In all my years, I have never before had to defend myself on this particular charge!
In early November one of my blog readers charged me with being a peculiar kind of backsliding traditionalist:
You've become a "traditionalist"! That's right, a "Spirit-of-the-Council Traditionalist"! … nostalgic and reactionary, bewailing the impending loss of their venerable patrimony of almost five decades…I think what you are really mourning is the inevitable death of the Spirit of the Council. Hence your nostalgia.
On its surface, this charge is silly enough to be ignored. But on second thought, I realized it might provide the opportunity for some more substantive reflections on the term “traditionalist.” What, after all, does this really mean?
Am I, after all, a “traditionalist”?
Yes I am, if “traditionalist” equals an outlook that embraces Roman Catholic tradition at its core and attempts to persuade other Catholics of its meaning and value--especially in the face of widespread popular illiteracy about tradition on the part of many Catholics.
Any “tradition” is, of course, a human living reality: the process by which each generation shapes its legacy for its children by guarding some things their own parents left them, changing other things, dropping some things altogether, and adding some things of their own. This enables a human family--or a family of faith --to build a developing wisdom and richness based on present experience, the clarity of hindsight into the past, and the need to meet future challenges which the past never knew. Certainly 100 generations of Catholicism have produced a version of Christianity vastly different, and more developed, than the version known by the 1st, or the 10th, or even the 50th generation of Christians.
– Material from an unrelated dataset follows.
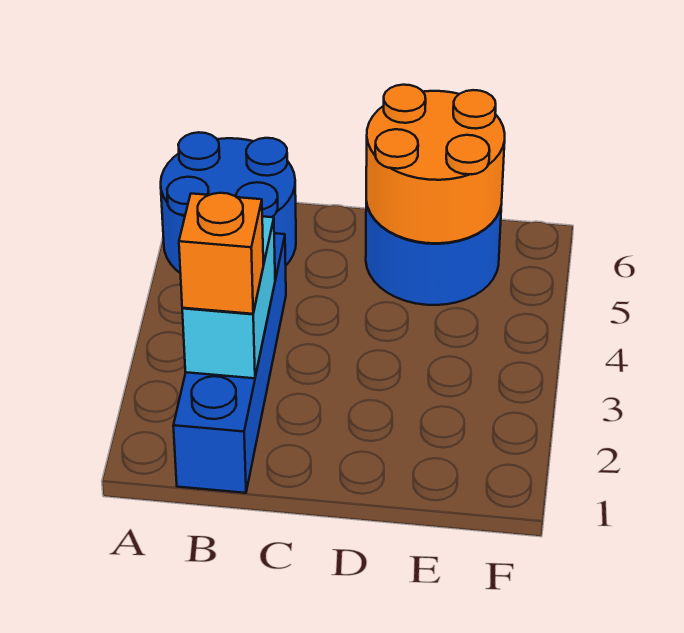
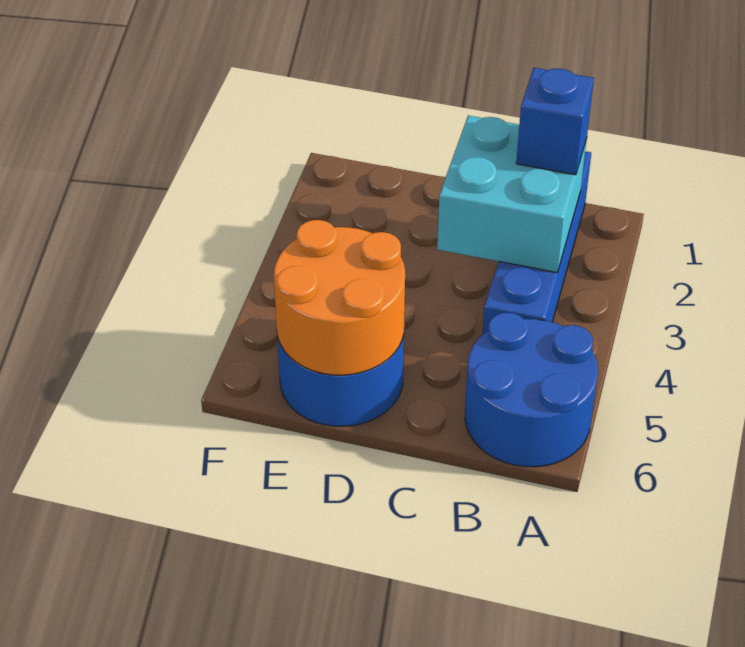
cyan brick B2:B3 level 2 -> cyan brick B2:C3 level 2
orange brick B2 level 3 -> blue brick B2 level 3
Built into tradition, however, is a risk: in passing from one generation to another, something essential may be lost, or its meaning distorted. This may even disturb the core of the tradition--the basic foundations that support the entire, developing structure. It then falls to the “traditionalists” to retrieve such essential core elements and restore them to their place as pillars of the tradition.
This in turn requires reviewing many elements of our Catholic heritage to correct serious misconceptions, often rooted in generations of bad education.
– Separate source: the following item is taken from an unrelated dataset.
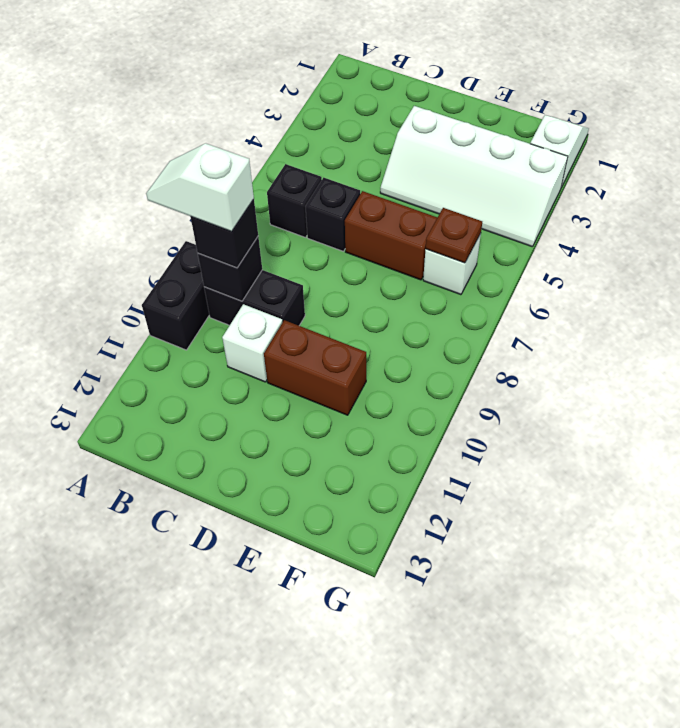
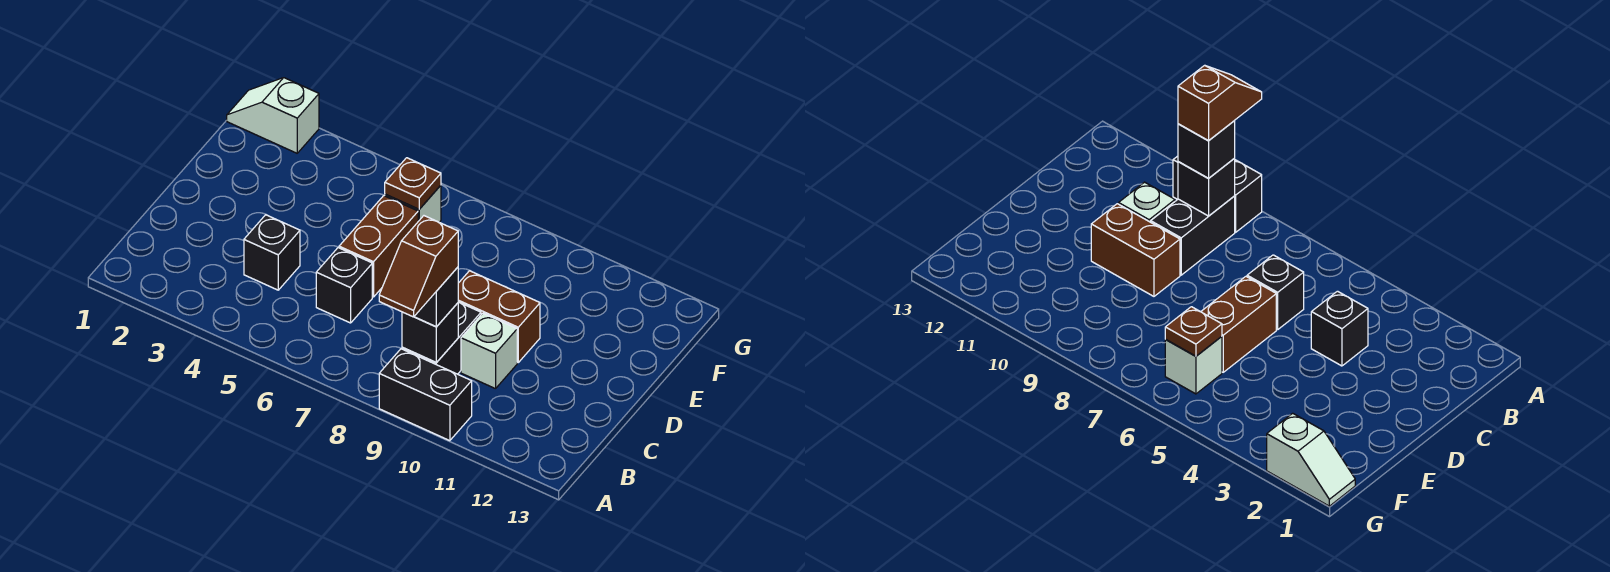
white slope A9:B9 level 4 top B -> brown slope A9:B9 level 4 top B
black brick B6 level 1 -> black brick C4 level 1
white slope D3:G4 level 1 top 3 -> none
brown brick D10:E10 level 1 -> brown brick D9:D10 level 1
What are some examples of such review, retrieval, and restoration in the last 50 years? Let me cite some examples that have been especially important to me during my own lifetime. [These examples can be found in the full-text version, available on request]…
The simple fact is that my grandparents would not recognize today’s Catholic Church, mostly because, in its teachings and practices, it has restored the core of our tradition to its rightful place, often after generations of misplaced priorities, misconceived beliefs, and even distorted teachings.
If “traditionalist” means anyone happy with this historic transformation, and distressed that too many Catholics, despite these advances, still cling to a distorted version of Catholic tradition, then yes, I am a “Traditionalist”—and proud of it.